(Новогоднее обращение)
Впервые я встретился с понятием Евразия, естеcтвенно, в школе, географически, но более осмысленно я с ним столкнулся в университете, как востоковед-тюрколог, с подачи моей руководительницы—Мэри Кочар, изучая работы Льва Гумилёва, одна из которых, «Этногенез и биосфера Земли», была издана только для служебного пользования малым тиражом, и я изучал ксерокопию этой работы, собранную, как книга, толстенную ксерокопию—много сотен страниц. Гумилёв и Евразия были мне интересны и как тюркологу, и как человеку, влюблённому в Марину Цветаеву. Связка понятна: сын Николая Гумилёва и Анны Ахматовой, которые являлись важнейшими лицами эпохи Цветаевой, решает заниматься чем-то, чем занимался муж Цветаевой—евразиец Эфрон, который к тому же был интересен тем, что, судя по-всему, был то ли шпионом, то ли разведчиком. Гумилёв, думаю, полюбил Евразию по двум причинам: так как сидел в гулаге и из-за татарских корней своей мамы. Но Гумилёв изучал Евразию научно, а Эфрон был представителем идеологии евразийства, которая, быть может, началась с Данилевского? Или я неправильно помню? В целом мне нравилась идея евразийства, я её не воспринимал как противостояние Европе или Азии, а как объединение, а также как попытку заполнить идеей пустое пространство. Гумилёв объяснил, что не надо относиться свысока к кочевым культурам, и что пространство их проживания столь же покрыто культурой, сколь таковой были покрыты моё—маленькая Армения—и Европа, просто эти культурные слои уносились ветром, так как вместо камня использовались, скажем, шкуры зверей. Мне говорили, страшно кругля глаза, что евразийство опасно, так как это—новая модификация пантюркизма (или пантюркистско-панславянское единство), который хочет, чтобы Армения исчезла, и рядится в евразийские одежды. Но я не относился серьёзно к подобным угрозам, так как не верил, что страна или народ могут исчезнуть из-за покорения или резни после всего, что уже было—после всех геноцидов и самогеноцидов, которыми ознаменовался 20-й век. Я всё же всегда—и сейчас—больше боюсь автогеноцидов, нежели гетерогеноцидов. Как говорится, позаботься, чтоб сам себя не уничтожил, а уж о том, чтоб другие тебя не уничтожили—я позабочусь сам.

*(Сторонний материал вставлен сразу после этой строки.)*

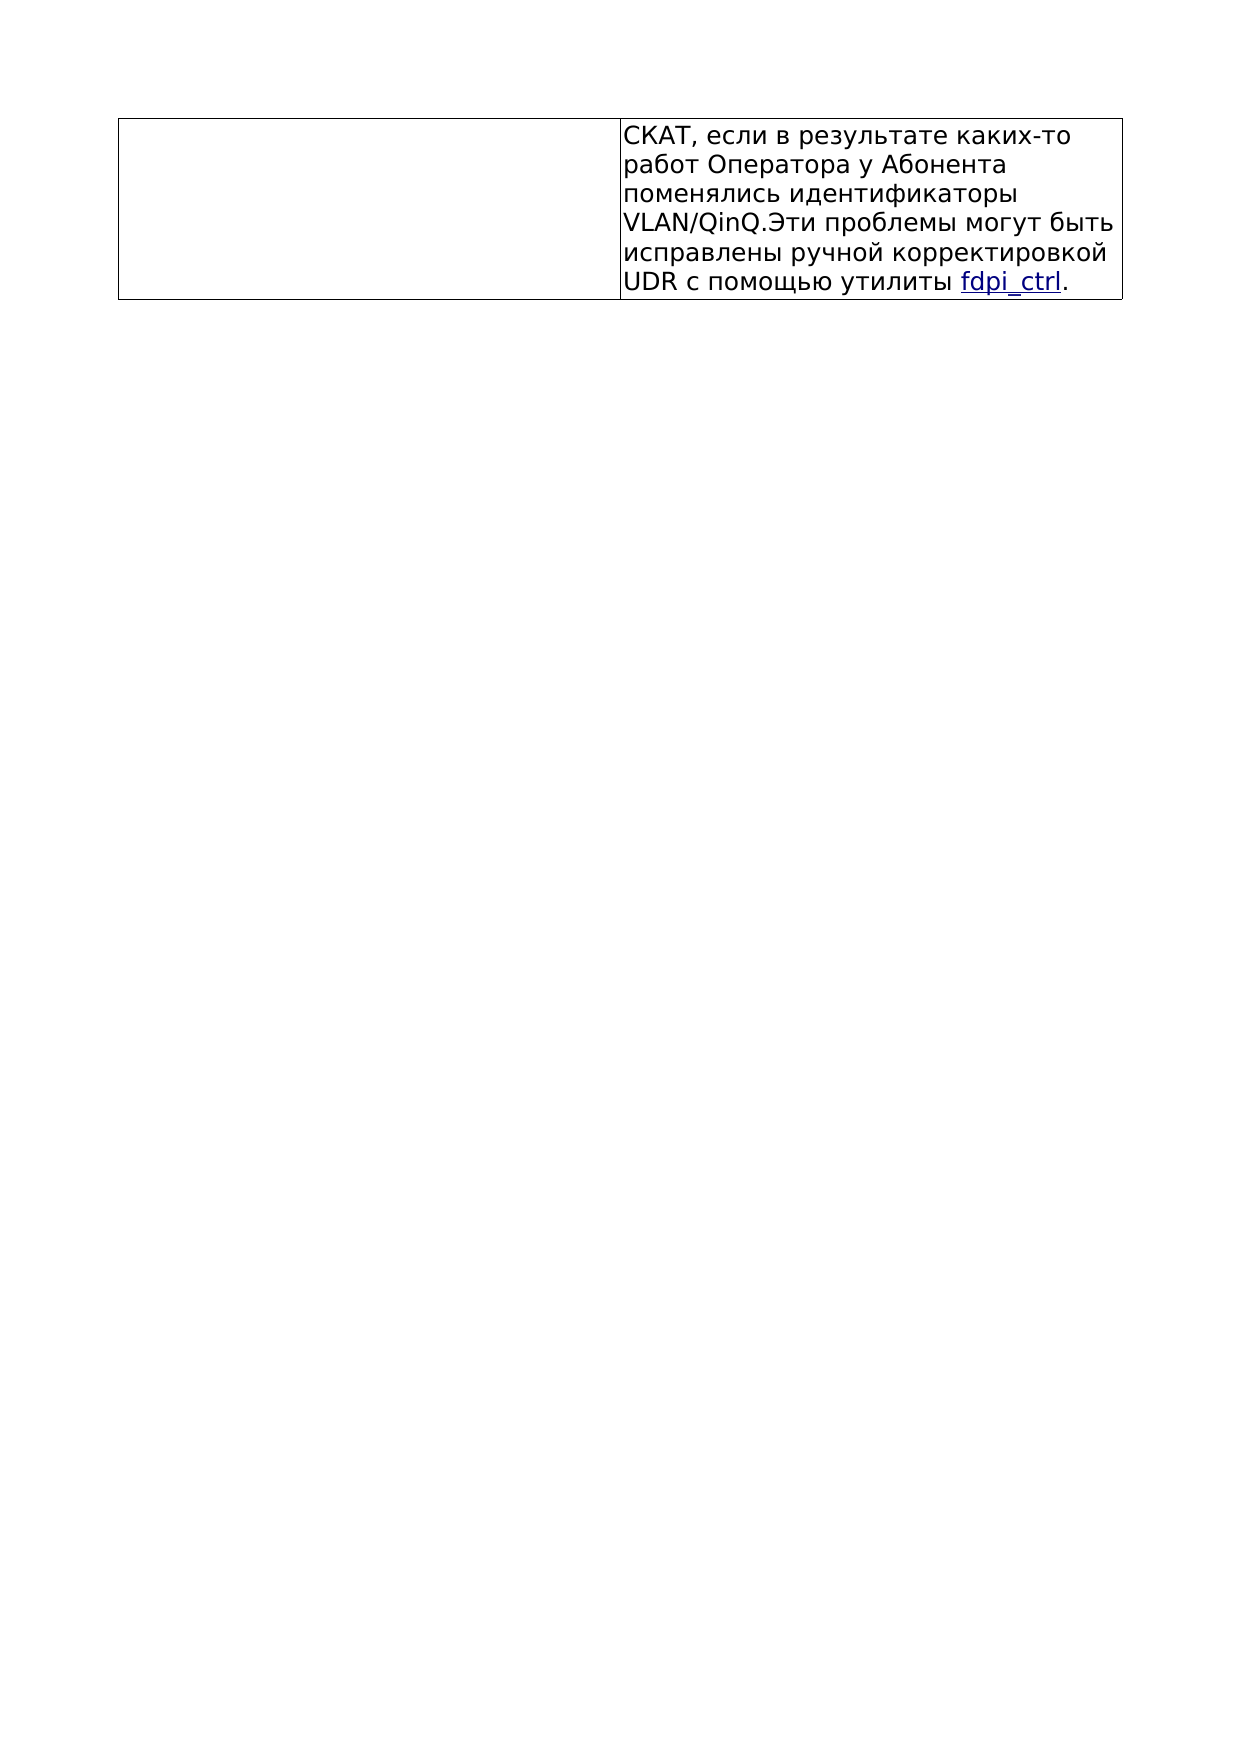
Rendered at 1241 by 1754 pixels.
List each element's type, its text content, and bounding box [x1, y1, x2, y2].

table_header СКАТ, если в результате каких-то работ Оператора у Абонента поменялись идентификаторы VLAN/QinQ.Эти проблемы могут быть исправлены ручной корректировкой UDR с помощью утилиты fdpi_ctrl. [621, 119, 1122, 299]
table_header [119, 119, 620, 299]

Естественно, также, как, несмотря на всю свою творческость, Лев уступал по значимости и гениальности своим маме и папе, также, как, несмотря на свою авантюрность, Сергей уступал своей жене по значимости и гениальности, также, как, несмотря на свою философичность, Данилевский уступал Толстому и Достоевскому в своей гениальности и значимости, также и евразийская культура уступала европейской, которую я считал достигшей той степени развития, которая позволяет провозглашать, в некоторых случаях, ценности от имени всего человечества. Это мне объяснил ещё Грант Матевосян, а потом, посетив Европу, я сам это понял и увидел: если и есть в мире культура, которая имеет право вещать от имени мира, то, по степени своих страданий и их эксплицитного осмысления, по степени выработки культурного слоя—сохранённого—который может послужить для анализа и неповторения ошибок прошлого—это конечно европейская, говорил Грант. Потом я сам в этом убедился, поняв, что в Европе—в отличие от Армении—нет дикой природы, т.е. что там каждый камень тысячелетиями оближен цивилизацией, каждый кусок земли, каждая песчинка, и что там культурный слой даже погуще, чем в Армении, ведь мы гордимся тем, что в Армении копнёшь—и найдёшь кусок хачкара, или ржавый меч, или скелет, или доспех, так вот в Европе больше копают и больше находят, и глубже там культурный слой, хотя мы гордимся тем, что у нас трёхтысячелетний и т.д., так вот у них там и трёхтысячелетний и т.д., и погуще, чем наш, так как там история меньше прерывалась. Не знаю, может, это благодаря гольфстриму, ну так возблагодарим господа за гольфстрим. Тем более сегодня, учитывая погоду в Ереване.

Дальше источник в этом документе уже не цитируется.